My wife and I listened to this audio book on our way back to London from Sicily. I had selected it because I thought my wife would like it, and because its author, Jojo Moyes, contributed a lot of money to a program to help illiterate adults to read. (My way of saying ‘thank you’!)
Jojo Moyes was born in 1969 on Maidstone, England. She attended Royal Holloway, University of London and City University for a post graduate course in journalism. She worked for The Independent newspaper for about ten years. She wrote three manuscripts of novels that were all rejected. With one child and another on the way, she was writing her fourth novel, which she decided would be her last if it were rejected. Wikipedia says. “After submitting the first three chapters of her fourth book to various publishers, six of them began a bidding war for the rights. Moyes became a full-time novelist in 2002, when her first book Sheltering Rain was published. She continues to write articles for The Daily Telegraph. Moyes’ publisher, Hodder & Stoughton, did not take up the novel Me Before You and Moyes sold it to Penguin.” It has sold fourteen million copies world-wide, went to number one in nine countries, and reinvigorated her back catalogue resulting in three of her novels being on the New York Times bestseller list at the same time. Moyes would later write two sequels starring Louisa Clark, the protagonist of Me Before You: After You in 2015 and Still Me in 2018. “Moyes lives on a farm in Essex with her husband, journalist Charles Arthur, and their three children. She enjoys riding her ex-racehorse, Brian, as well as tending to the numerous animals on her family’s farm, including Nanook, or ‘BigDog’, a rescued 58 kg female Pyrenean mountain dog.”
Jojo Moyes
Me Before You is a romantic novel, but it is also a tragedy on a serious, controversial subject: euthanasia. The protagonist, Louisa Clark, aged 27, an attractive girl from a small, historic English town and an ordinary, lower middle class family, is laid off from her job working in a cafe and takes a job as a carer for a quadriplegic 35-year-old man, Will, who was injured in an accident, is wise, good-looking, worldly and was enormously successful in business. He isn’t sure he wants to continue living in his present state. There are many other characters: Louisa’s parents and sister, Will’s parents and sister, Louisa’s boyfriend, Will’s girlfriend, and a medical carer. It is a long book: 512 pages, and the listening time is 16 hours.
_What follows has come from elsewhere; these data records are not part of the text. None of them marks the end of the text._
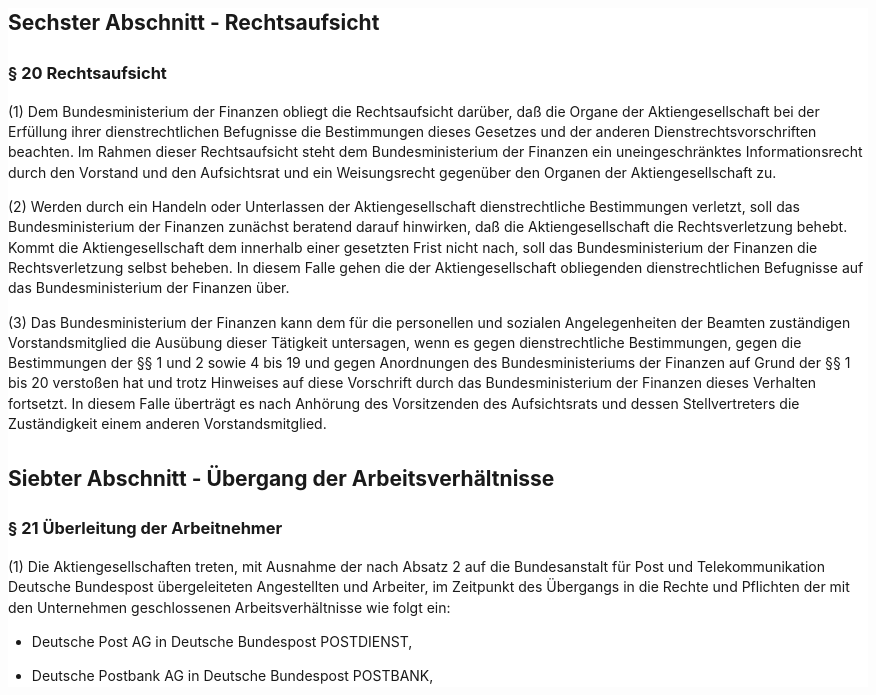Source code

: 
## Sechster Abschnitt - Rechtsaufsicht



### § 20 Rechtsaufsicht

(1) Dem Bundesministerium der Finanzen obliegt die Rechtsaufsicht
darüber, daß die Organe der Aktiengesellschaft bei der Erfüllung ihrer
dienstrechtlichen Befugnisse die Bestimmungen dieses Gesetzes und der
anderen Dienstrechtsvorschriften beachten. Im Rahmen dieser
Rechtsaufsicht steht dem Bundesministerium der Finanzen ein
uneingeschränktes Informationsrecht durch den Vorstand und den
Aufsichtsrat und ein Weisungsrecht gegenüber den Organen der
Aktiengesellschaft zu.

(2) Werden durch ein Handeln oder Unterlassen der Aktiengesellschaft
dienstrechtliche Bestimmungen verletzt, soll das Bundesministerium der
Finanzen zunächst beratend darauf hinwirken, daß die
Aktiengesellschaft die Rechtsverletzung behebt. Kommt die
Aktiengesellschaft dem innerhalb einer gesetzten Frist nicht nach,
soll das Bundesministerium der Finanzen die Rechtsverletzung selbst
beheben. In diesem Falle gehen die der Aktiengesellschaft obliegenden
dienstrechtlichen Befugnisse auf das Bundesministerium der Finanzen
über.

(3) Das Bundesministerium der Finanzen kann dem für die personellen
und sozialen Angelegenheiten der Beamten zuständigen Vorstandsmitglied
die Ausübung dieser Tätigkeit untersagen, wenn es gegen
dienstrechtliche Bestimmungen, gegen die Bestimmungen der §§ 1 und 2
sowie 4 bis 19 und gegen Anordnungen des Bundesministeriums der
Finanzen auf Grund der §§ 1 bis 20 verstoßen hat und trotz Hinweises
auf diese Vorschrift durch das Bundesministerium der Finanzen dieses
Verhalten fortsetzt. In diesem Falle überträgt es nach Anhörung des
Vorsitzenden des Aufsichtsrats und dessen Stellvertreters die
Zuständigkeit einem anderen Vorstandsmitglied.


## Siebter Abschnitt - Übergang der Arbeitsverhältnisse



### § 21 Überleitung der Arbeitnehmer

(1) Die Aktiengesellschaften treten, mit Ausnahme der nach Absatz 2
auf die Bundesanstalt für Post und Telekommunikation Deutsche
Bundespost übergeleiteten Angestellten und Arbeiter, im Zeitpunkt des
Übergangs in die Rechte und Pflichten der mit den Unternehmen
geschlossenen Arbeitsverhältnisse wie folgt ein:

-   Deutsche Post AG in Deutsche Bundespost POSTDIENST,


-   Deutsche Postbank AG in Deutsche Bundespost POSTBANK,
The book is certainly addictive; it is difficult to put it down. Apart from the first chapter which begins rather slowly, the book is electrified with wave after wave of emotional crises, all quite real and believable. There are job crises, romantic crises, existential crises, financial crises, personal crises. The dialogue and the scene-setting is very good indeed. Also impressive is the medical research that Ms Moyes must have done to make this novel as believable as it is. The central characters are all clearly defined, and their development is entirely credible. The only criticism I can offer is that one becomes somewhat emotionally fatigued reading the novel. Could it have been a little bit more memorable and effective if it had been a hundred pages shorter?
If you’re a reader who likes emotional roller coasters, this one is definitely for you!